- _Assignment 1_:
In the piece about the parents' 1948 wedding, how did the mother account for the father's antics after he was first demobbed?
*** Text section ***
Parachute Silk.


I think about what my mother wears

framed on my sideboard in sepia

finished in silk satin.

Her sweetheart neckline and smile 

pinned by a lens and last-minute alterations. 


She grips her airman’s arm, their smiles frozen. 

They forget his silk —

remnants of a crew. Only confetti flies now,

their dreams as borrowed her dress and 

his de-mob suit.


My parents married in 1948 in the historical flush of post war weddings. On the day of their engagement, in 1947, just before he proposed, my mother asked him ‘where’s your uniform then?’ It was one of her more unsubtle moments, but we can forgive her because she was only nineteen and I have no doubt that they were in love, like all the post war couples. Like them I suspect my parents wanted to get back to normal. From a female perspective I was shocked when a history professor told me that ‘all people wanted to do post-war was get back to normal.’ And I was surprised by this. Then I underestimated the effects of traumas such as the Blitz of 1942, Combat in Bomber command and incarceration as a POW. I remember mum telling me that dad was full of antics when he was first de mobbed. There is a story of him astride a one of the lions in Trafalgar Square on VJ night. I can remember being puzzled but as mum pointed out, ‘You can’t incarcerate young men for years at a time and not expect them to let off steam.’. However, I was to discover his story was far more complex.

An Easter Wedding.
***
- _Assignment 2_:
Return every line in the rows that contains the word "seiner". Case counts.
*** Listed records ***
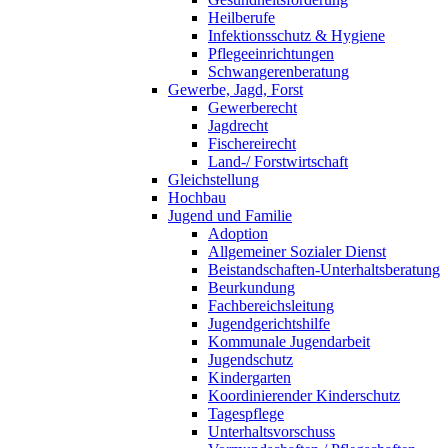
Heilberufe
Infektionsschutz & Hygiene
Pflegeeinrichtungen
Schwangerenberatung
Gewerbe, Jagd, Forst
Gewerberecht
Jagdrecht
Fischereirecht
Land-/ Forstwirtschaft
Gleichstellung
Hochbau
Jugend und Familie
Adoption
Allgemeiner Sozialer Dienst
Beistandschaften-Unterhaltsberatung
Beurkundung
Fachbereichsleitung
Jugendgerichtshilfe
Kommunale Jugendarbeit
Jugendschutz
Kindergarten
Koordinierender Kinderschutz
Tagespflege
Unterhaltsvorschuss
***
*** Listed records ***
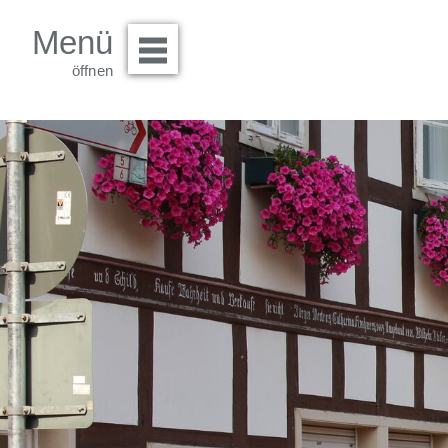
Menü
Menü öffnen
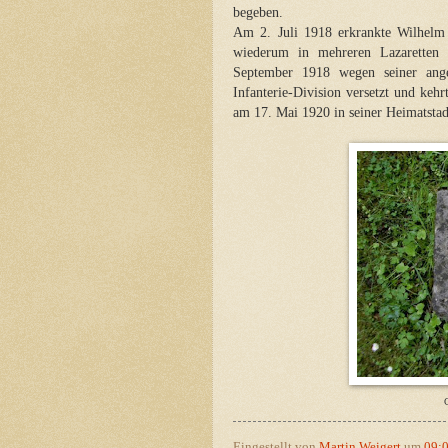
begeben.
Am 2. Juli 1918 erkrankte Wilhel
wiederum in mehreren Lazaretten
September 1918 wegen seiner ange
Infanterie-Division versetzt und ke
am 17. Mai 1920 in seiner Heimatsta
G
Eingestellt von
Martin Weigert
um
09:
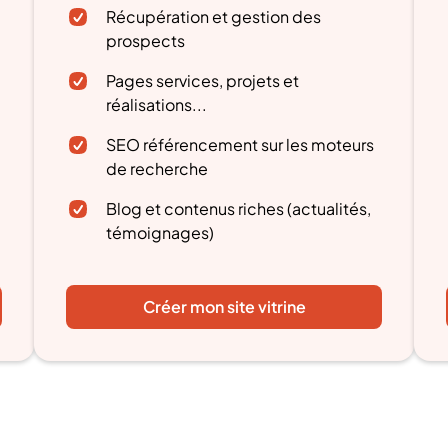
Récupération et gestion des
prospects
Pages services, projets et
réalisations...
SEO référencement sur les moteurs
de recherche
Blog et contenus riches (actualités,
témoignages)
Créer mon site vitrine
***
- _Expected output 1_:
She said that you can't incarcerate young men for years at a time and not expect them to let off steam.

- _Expected output 2_:
September 1918 wegen seiner ange
am 17. Mai 1920 in seiner Heimatsta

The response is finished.